Remarkably, this dividend was a one-time thing; as in the other Middle Colonies the notes so issued were ultimately redeemed in hard money. A near contemporary historian with a near-gift for metaphor credited the experiment with ‘feeding the flame of industry that began to kindle’. A much later student has concluded that ‘this was the most successful paper money issued by any of the colonies’.
Two centuries later during the Great Depression a British soldier turned economic prophet, Major C.H. Douglas, made very nearly the same proposal. This was Social Credit. Save in much distant precincts as the Canadian Prairies, he acquired general disesteem as a monetary crank. He was two hundred years too late. (Galbraith, pp. 53-54)
Interestingly, we see some of those ideas once again being floated once again today.
As Galbraith notes, later economic historians would focus exclusively on the failures of such early experiments, and deliberately ignore the places were it was successful. Much of this was based on the “gold is real money” ideology, along with the ideas around the “inherent profligacy of governments” which would invariably cause inflation. In other words, the groupthink of the economics priesthood:
Towards the end of the nineteenth century expanding university facilities, an increased interest in the past and a pressing need for subjects on which to do doctoral theses and other scholarly research all led to a greatly expanded exploration of colonial economic history. By then, among historians and economists, the gold standard had become an article of the highest faith.

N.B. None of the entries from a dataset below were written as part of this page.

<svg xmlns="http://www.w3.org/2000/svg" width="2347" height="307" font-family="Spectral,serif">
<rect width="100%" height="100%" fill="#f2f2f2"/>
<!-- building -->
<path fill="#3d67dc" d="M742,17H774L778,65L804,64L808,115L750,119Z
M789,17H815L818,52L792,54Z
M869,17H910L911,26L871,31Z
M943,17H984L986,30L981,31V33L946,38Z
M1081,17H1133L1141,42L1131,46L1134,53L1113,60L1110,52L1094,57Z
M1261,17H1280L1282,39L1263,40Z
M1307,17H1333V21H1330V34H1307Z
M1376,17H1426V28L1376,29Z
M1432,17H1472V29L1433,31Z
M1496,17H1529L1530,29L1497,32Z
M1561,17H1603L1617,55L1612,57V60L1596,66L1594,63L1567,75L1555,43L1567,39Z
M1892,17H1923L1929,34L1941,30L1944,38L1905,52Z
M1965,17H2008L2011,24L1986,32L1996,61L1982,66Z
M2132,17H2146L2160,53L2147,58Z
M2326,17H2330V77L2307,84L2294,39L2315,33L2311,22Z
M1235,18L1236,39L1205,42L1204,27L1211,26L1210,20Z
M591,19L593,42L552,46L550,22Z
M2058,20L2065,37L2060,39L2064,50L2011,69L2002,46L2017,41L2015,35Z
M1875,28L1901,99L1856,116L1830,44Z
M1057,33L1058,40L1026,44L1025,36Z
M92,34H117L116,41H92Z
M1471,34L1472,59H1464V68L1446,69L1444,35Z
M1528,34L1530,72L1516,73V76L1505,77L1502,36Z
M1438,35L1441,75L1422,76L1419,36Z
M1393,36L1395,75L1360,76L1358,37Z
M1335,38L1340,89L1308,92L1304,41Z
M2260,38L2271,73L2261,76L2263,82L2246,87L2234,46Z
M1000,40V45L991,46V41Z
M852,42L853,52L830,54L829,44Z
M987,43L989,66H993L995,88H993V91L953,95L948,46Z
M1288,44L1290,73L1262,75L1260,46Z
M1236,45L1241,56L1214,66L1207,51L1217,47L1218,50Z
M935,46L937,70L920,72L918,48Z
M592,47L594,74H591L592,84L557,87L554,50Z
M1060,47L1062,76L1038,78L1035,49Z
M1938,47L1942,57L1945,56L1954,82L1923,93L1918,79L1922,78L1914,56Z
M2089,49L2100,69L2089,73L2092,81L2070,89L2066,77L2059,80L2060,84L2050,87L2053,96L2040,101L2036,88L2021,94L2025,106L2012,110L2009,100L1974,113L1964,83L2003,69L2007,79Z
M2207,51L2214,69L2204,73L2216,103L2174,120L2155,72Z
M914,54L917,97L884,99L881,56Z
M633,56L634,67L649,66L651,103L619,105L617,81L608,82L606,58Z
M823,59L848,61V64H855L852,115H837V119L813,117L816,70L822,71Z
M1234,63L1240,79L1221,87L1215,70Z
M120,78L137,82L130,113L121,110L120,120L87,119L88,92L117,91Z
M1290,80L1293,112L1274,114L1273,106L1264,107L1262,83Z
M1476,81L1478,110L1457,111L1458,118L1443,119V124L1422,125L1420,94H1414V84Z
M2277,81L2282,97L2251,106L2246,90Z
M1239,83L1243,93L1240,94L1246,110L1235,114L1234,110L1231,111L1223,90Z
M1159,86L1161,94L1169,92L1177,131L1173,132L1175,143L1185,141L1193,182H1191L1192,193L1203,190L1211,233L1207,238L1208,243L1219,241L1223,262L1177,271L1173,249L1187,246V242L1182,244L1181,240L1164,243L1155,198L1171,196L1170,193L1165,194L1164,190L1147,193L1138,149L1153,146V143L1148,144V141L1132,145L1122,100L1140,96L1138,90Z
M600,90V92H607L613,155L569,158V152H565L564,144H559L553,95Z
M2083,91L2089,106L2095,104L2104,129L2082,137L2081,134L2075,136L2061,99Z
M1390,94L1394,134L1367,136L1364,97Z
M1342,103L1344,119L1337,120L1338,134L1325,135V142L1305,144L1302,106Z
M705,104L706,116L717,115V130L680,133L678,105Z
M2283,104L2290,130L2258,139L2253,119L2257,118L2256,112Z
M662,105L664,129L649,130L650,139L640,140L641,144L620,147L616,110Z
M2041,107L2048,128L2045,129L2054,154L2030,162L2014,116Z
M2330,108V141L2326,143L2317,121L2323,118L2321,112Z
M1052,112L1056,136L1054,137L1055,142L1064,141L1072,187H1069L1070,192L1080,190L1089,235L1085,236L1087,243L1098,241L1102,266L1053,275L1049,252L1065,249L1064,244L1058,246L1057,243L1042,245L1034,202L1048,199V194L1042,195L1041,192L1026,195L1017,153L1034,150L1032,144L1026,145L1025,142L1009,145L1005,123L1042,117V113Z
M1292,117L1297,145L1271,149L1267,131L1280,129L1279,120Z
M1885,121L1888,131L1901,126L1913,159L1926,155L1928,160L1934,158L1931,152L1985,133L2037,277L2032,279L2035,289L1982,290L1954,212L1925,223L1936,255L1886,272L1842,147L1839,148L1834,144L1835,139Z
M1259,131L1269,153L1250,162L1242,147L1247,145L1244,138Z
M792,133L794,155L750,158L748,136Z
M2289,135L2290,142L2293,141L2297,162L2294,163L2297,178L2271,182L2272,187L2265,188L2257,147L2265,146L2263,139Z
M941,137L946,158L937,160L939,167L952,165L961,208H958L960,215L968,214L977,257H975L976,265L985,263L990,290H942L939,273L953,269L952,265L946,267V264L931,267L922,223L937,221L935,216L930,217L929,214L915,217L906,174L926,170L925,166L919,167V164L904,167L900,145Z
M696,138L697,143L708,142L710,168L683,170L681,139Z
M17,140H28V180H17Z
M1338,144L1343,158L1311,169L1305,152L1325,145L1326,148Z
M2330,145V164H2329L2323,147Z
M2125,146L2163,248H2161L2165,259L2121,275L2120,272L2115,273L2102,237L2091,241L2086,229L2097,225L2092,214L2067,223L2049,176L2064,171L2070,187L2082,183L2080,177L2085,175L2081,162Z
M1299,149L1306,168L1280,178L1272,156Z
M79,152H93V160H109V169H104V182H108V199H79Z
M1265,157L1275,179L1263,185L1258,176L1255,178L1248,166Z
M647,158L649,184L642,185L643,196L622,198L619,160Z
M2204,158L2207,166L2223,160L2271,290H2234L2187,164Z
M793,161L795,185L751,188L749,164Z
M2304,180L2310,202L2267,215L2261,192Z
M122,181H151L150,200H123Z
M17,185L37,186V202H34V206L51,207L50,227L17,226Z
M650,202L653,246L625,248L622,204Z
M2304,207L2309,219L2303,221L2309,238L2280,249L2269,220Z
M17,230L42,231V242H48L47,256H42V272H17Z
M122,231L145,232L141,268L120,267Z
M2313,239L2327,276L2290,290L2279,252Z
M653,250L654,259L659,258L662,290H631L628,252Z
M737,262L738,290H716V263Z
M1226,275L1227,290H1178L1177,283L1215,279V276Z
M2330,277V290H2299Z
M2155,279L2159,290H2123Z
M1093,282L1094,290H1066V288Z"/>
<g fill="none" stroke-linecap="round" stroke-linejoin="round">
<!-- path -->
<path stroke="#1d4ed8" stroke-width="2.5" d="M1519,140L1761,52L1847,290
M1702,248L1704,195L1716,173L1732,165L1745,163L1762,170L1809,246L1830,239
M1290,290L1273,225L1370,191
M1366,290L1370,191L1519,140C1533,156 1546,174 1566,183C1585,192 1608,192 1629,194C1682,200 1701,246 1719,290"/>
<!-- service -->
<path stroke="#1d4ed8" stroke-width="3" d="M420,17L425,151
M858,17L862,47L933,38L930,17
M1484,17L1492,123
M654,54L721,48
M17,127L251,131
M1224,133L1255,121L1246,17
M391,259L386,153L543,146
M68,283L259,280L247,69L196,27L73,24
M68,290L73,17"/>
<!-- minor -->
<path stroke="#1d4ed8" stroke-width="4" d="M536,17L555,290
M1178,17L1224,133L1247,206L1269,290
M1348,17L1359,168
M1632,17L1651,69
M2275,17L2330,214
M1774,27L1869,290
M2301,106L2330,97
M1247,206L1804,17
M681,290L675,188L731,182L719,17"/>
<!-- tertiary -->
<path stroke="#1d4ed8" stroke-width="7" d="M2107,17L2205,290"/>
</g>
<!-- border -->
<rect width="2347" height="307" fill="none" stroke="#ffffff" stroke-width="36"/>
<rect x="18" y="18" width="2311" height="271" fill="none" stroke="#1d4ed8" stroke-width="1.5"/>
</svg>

Their research did not subordinate faith to fact.
By what amounted to a tacit understanding between right-thinking men the abandoned tendencies of Rhode Island, Massachusetts and South Carolina were taken to epitomize the colonial monetary experience. The different experience of the Middle Colonies was simply ignored.
A leading modern student of colonial monetary experience has noted that: ‘One looks in vain for any discussion of these satisfactory currency experiments in the standard works on American monetary and financial history.’ Another has concluded that ‘…generations of historical scholarship have fostered a mistaken impression of the monetary practices of the colonies’. (Galbraith, pp. 54-55)
History repeats itself: today we once again have an economics caste wedded to orthodoxy and unwilling to consider alternative points of view. The MMT school of economics is fighting a lonely battle against this tendency today.